**Activity:**
Switch "Contacto" to "Contact" in the data below. Keep every other line the same and leave out the pictures.

**Data under study:**
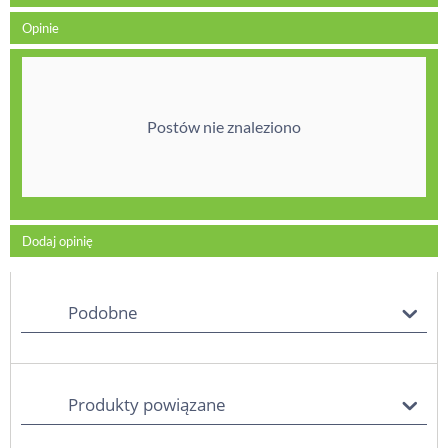
Opinie
Postów nie znaleziono
Dodaj opinię
Podobne
Produkty powiązane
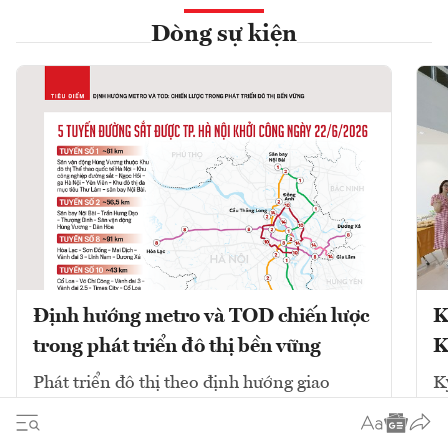
Dòng sự kiện
Định hướng metro và TOD chiến lược
K
trong phát triển đô thị bền vững
K
Phát triển đô thị theo định hướng giao
K
thông công cộng (TOD) kết hợp với mạng
V
lưới đường sắt đô thị (metro) là chiến lược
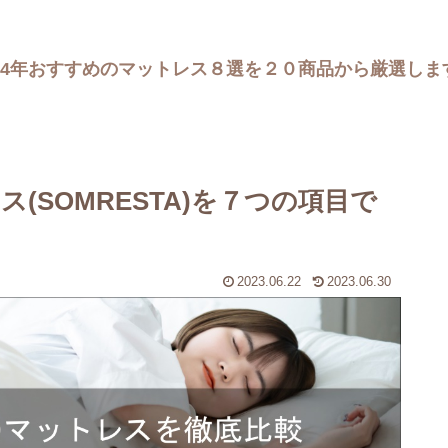
024年おすすめのマットレス８選を２０商品から厳選しま
ス(SOMRESTA)を７つの項目で
2023.06.22
2023.06.30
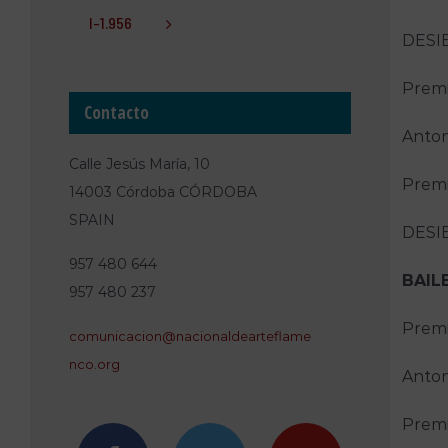
I-1.956
DESI
Premi
Contacto
Anton
Calle Jesús María, 10
Premi
14003 Córdoba CÓRDOBA
SPAIN
DESI
957 480 644
BAILE
957 480 237
Premi
comunica
cion@nac
ionaldea
rteflame
nco.org
Anton
Premi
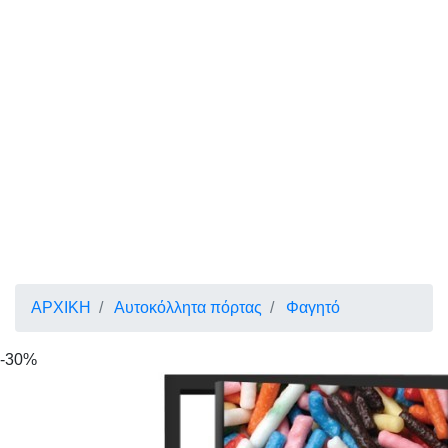
ΑΡΧΙΚΗ
Αυτοκόλλητα πόρτας
Φαγητό
-30%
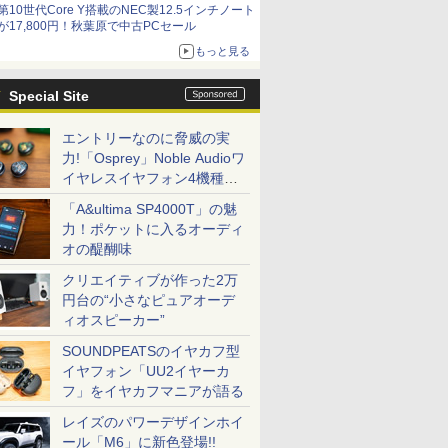
第10世代Core Y搭載のNEC製12.5インチノート
9,801円、暑さ指数連動セール ほか
が17,800円！秋葉原で中古PCセール
もっと見る
Special Site
エントリーなのに脅威の実
力!「Osprey」Noble Audioワ
イヤレスイヤフォン4機種を
一気に聴く
「A&ultima SP4000T」の魅
力！ポケットに入るオーディ
オの醍醐味
クリエイティブが作った2万
円台の“小さなピュアオーデ
ィオスピーカー”
SOUNDPEATSのイヤカフ型
イヤフォン「UU2イヤーカ
フ」をイヤカフマニアが語る
レイズのパワーデザインホイ
ール「M6」に新色登場!!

**Answer to the exercise:**
Opinie
Postów nie znaleziono
Dodaj opinię
Podobne
Produkty powiązane
Dòng sự kiện
Định hướng metro và TOD chiến lược
K
trong phát triển đô thị bền vững
K
Phát triển đô thị theo định hướng giao
K
thông công cộng (TOD) kết hợp với mạng
V
lưới đường sắt đô thị (metro) là chiến lược
024年おすすめのマットレス８選を２０商品から厳選しま
ス(SOMRESTA)を７つの項目で
2023.06.22
2023.06.30
I-1.956
DESI
Premi
Contact
Anton
Calle Jesús María, 10
Premi
14003 Córdoba CÓRDOBA
SPAIN
DESI
957 480 644
BAILE
957 480 237
Premi
comunica
cion@nac
ionaldea
rteflame
nco.org
Anton
Premi
ΑΡΧΙΚΗ
Αυτοκόλλητα πόρτας
Φαγητό
-30%
第10世代Core Y搭載のNEC製12.5インチノート
9,801円、暑さ指数連動セール ほか
が17,800円！秋葉原で中古PCセール
もっと見る
Special Site
エントリーなのに脅威の実
力!「Osprey」Noble Audioワ
イヤレスイヤフォン4機種を
一気に聴く
「A&ultima SP4000T」の魅
力！ポケットに入るオーディ
オの醍醐味
クリエイティブが作った2万
円台の“小さなピュアオーデ
ィオスピーカー”
SOUNDPEATSのイヤカフ型
イヤフォン「UU2イヤーカ
フ」をイヤカフマニアが語る
レイズのパワーデザインホイ
ール「M6」に新色登場!!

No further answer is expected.